= Sunday O. Fadulu =

Microbiologist and medical researcher

Dr. Sunday O. Fadulu (1940–2022) was a microbiologist and medical researcher, most recognized for his work with sickle cell anemia.

== Early life and education ==
Fadulu was born in Ibadan, Nigeria in 1940, the oldest of eight children. After emigrating to the United States, he graduated from Oklahoma Baptist University in 1964. He received a master's degree and Ph.D. from the University of Oklahoma.

== Career ==
In 1972, Fadulu joined the faculty of Texas Southern University. He was promoted to associate professor in 1978, and became full professor in 1983.

He holds a patent for the treatment of the disease which claimed the lives of two of his brothers in Nigeria. Speaking of his father and the death of his brothers, he has stated, "My father was a man who would never fail. He was so strong," Fadulu said in the chapel service. "The night my brother died, he had my brother in his arms, and I saw his face, and it said that he had failed. I remember the discouragement on his face.

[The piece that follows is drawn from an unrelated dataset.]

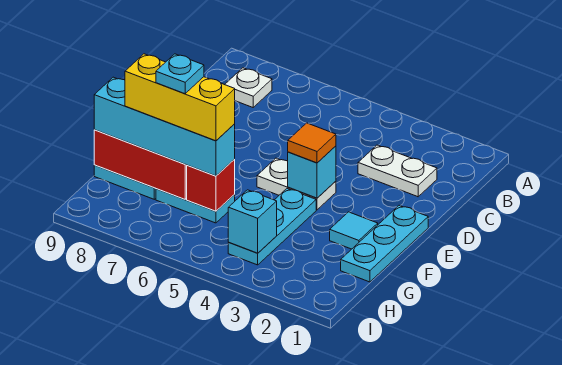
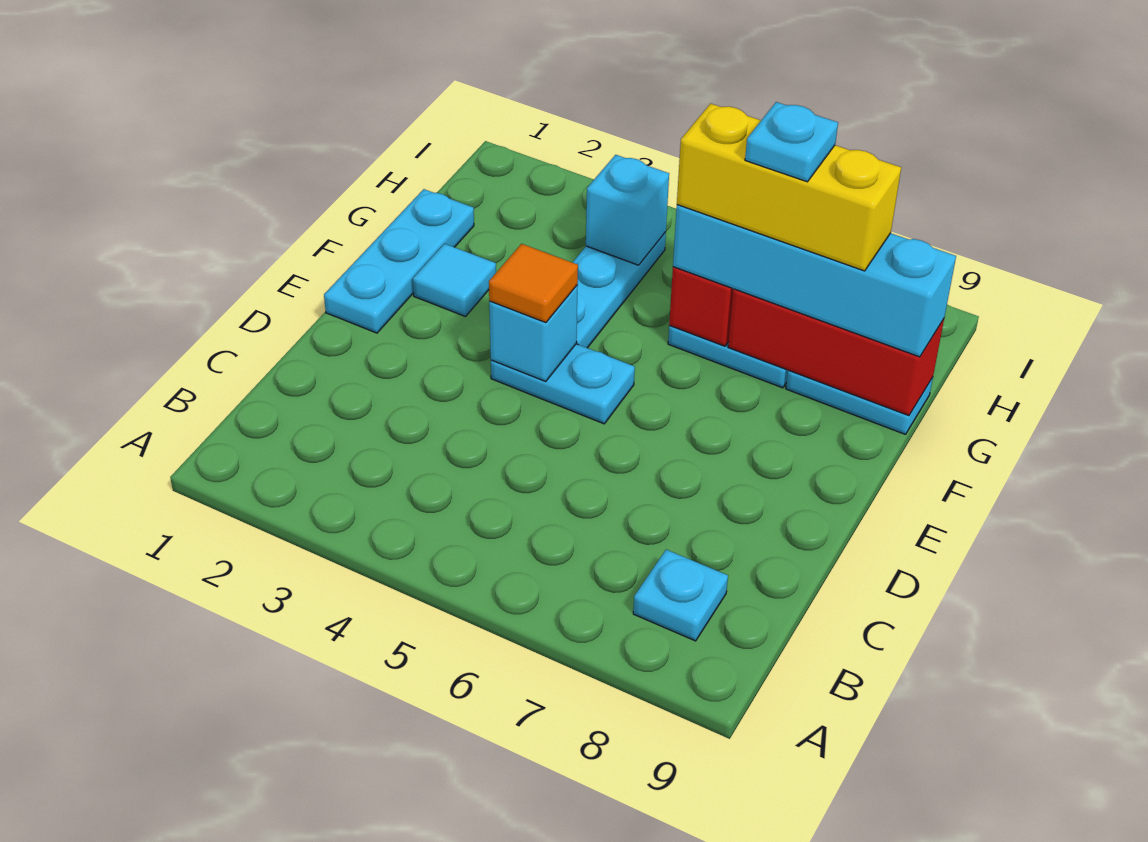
white 1x1 plate [225,68,272,107] -> cyan 1x1 plate [633,550,728,641]
white 1x2 plate [358,145,437,197] -> none
white 1x2 plate [257,158,336,210] -> cyan 1x2 plate [491,344,635,424]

I said then that I would find a cure and to do that I would have to go to America."

Fadulu's research used an extract of the African "chewing stick," which he discovered, reverses sickling of red blood cells. The extract also provides protection from the disease. Medication for treating sickle cell anemia has been through the first phases of approval through the Federal Food and Drug Administration.

== Personal life ==
Fadulu was married to his wife Jacqueline in 1968. They had two sons and one daughter. Fadulu died on March 3, 2022.